Anastasiadis’in tuhaf “tüm gerçek” saplantısı
Cyprus Mail
Başyazı
Anastasiadis veya sözcülerinden biri sürekli olarak Crans- Montana’da bir anlaşmaya varabilmek için kendisinin “gerçek siyasi irade” sergilediğini ancak sürecin Türkiye’nin uzlaşmazlığı yüzünden çöktüğünü dile getirmektedir. Sürekli olarak tekrarladıkları "tüm gerçek" insanları güvenini tekrardan kazanmak yerine onlarda şüphe uyandırıyor.

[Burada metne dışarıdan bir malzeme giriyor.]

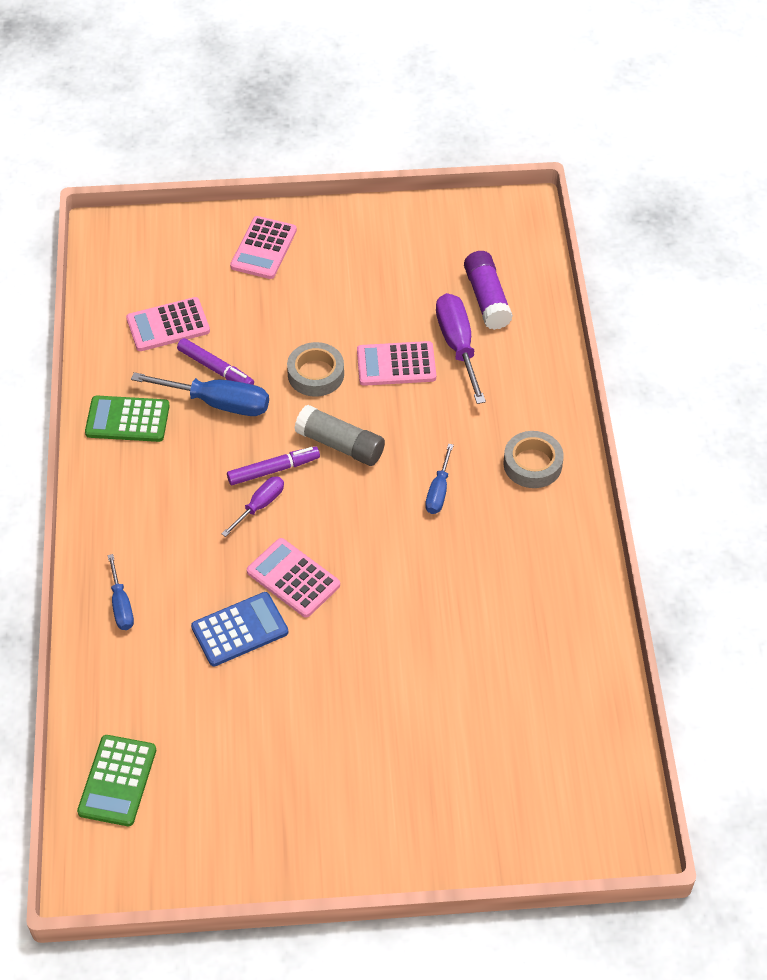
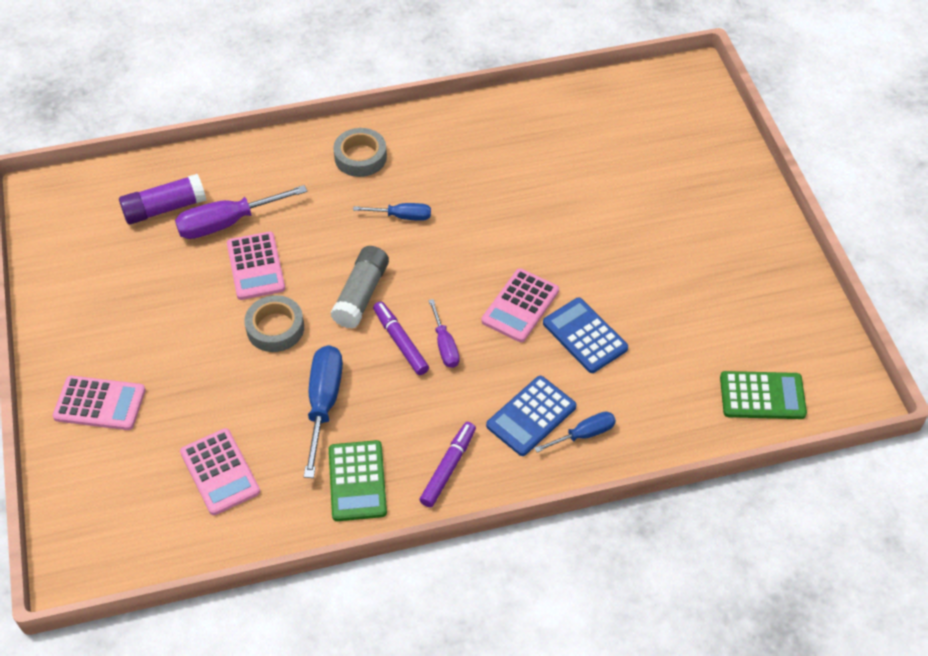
camera: 100 degrees left, 0 degrees up
(155, 564) = (531, 416): none -> blue calculator
(216, 369) = (277, 415): purple marker -> purple marker (448, 468)
(260, 505) = (445, 345): purple screwdriver -> purple screwdriver turned 135 degrees counterclockwise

Basındaki bir makaleye yanıt veren Sözcü Vekili Victor Papadopoulos yaptığı açıklamada, "İyi niyetli olan her objektif gözlemci için, Anastasiadis’in Kıbrıs Rum tarafının zamanla belirlediği sınırlar çerçevesinde, Kıbrıs’ı üçüncü taraflara bağımlı olmayan normal, bağımsız bir devlet yapabilmek için Kıbrıs anlaşması bulma yönündeki tüm olasılıkları tüketerek gerçek bir siyasi inançla müzakere ettiği çok açıktır,” sözlerini dile getirmiştir.
Anastasiadis, Crans-Montana da yaşananlarla ilgili tüm gerçekleri, Kıbrıs’a döndükten sonra, yapmış olduğu basın toplantılarında, verdiği ropörtajlarda ayrıca yaptığı açıklamalarda, Kıbrıs halkına anlattığını ifade etmiştir.

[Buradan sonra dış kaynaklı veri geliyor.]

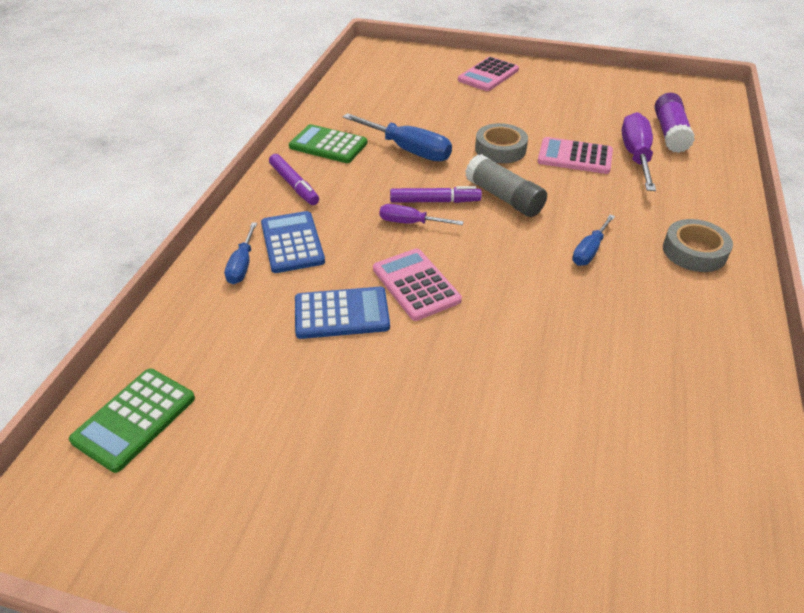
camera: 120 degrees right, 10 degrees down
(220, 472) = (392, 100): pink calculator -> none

İsviçre'de sürecin çöküşünden iki ay sonra Anastasiadis’in, neyin yanlış gittiğine dair tüm gerçeği söylediği konusunda kendini halen güvenimizi kazanmak zorunda hissetmesi ayrıca Papadopulos’un sözleriyle Türkiye tarafında gerçek bir uzlaşmazlık duvarıyla karşılaştığını dile getirmesi oldukça tuhaf.
İletişim açısından bakıldığında, bu çok akıllıca bir yaklaşım değildir. İnsanlar sürekli olarak bütün gerçeği söylediği konusunda ısrarcı olan birisine güvenmeme eğilimindedirler. Gerçeği söyleyenler, her zaman aynı konu hakkında konuşup durmazlar. Belki de Anastasiadis aynı hikayeyi defalarca tekrar ederek insanların sonunda ona inanacağını düşünüyordur. Bu durum başka bir soruyu akıllara getiriyor: Neden insanların Crans-Montana’da yaşanan olaylarla ilgili kendisinin yaptığı söylemlere inanmadığını düşünüyor?
Anastasiadis’in söylemlerinde hep şüpheler vardır çünkü bu olaydan alnının akıyla çıkma düşüncesiyle, başarızılığın yüzde yüz Türklerin uzlaşmazlığından kaynaklı olduğunu dile getirerek sürecin çöküşünü çok acemice ele almıştır. Yaşananlar hususunda Kıbrıslı Rumların, Türk tarafının söylemlerine inanmayacağının hesabını yaparken, Espen Barth Eide’nin onu desteklememe ihtimalini hesaba katmamıştır. Eide, yaşanan bu başarısızlıktan herkesin sorumlu olduğunu ifade ederek Anastasiadis’in savunduğu suçsuzluk iddialarını zayıflatmıştır.
Bu nedenle Anastasiadis, Eide'yi yalan söylemekle suçlamaya karar vermiş ve Eide’yi, "Türkiye için lobicilik yapan kişi" olarak nitelendiren Yunanistan Dışişleri Bakanının desteğini alarak Norveç'e karşı kötü bir kampanya başlatmıştır.
Eide, Anastasiadis’in yaptığı gibi müzakerelerin başarısızlıkla sonuçlanmasında taraflardan birini tek başına suçlayan bir tutum sergilememiştir ayrıca yapmış olduğu açıklamalar daha çok inandırı olmuştur. Şaşırtıcı bir şekilde vermiş olduğu tüm röportajlarda, kendini yaşananlarla ilgili tüm gerçeği anlattığını söylemek zorunda hissetmemiştir.
7 Eylül 2017
Türkçe karakter kullanılmayan ve büyük harflerle yazılmış yorumlar onaylanmamaktadır.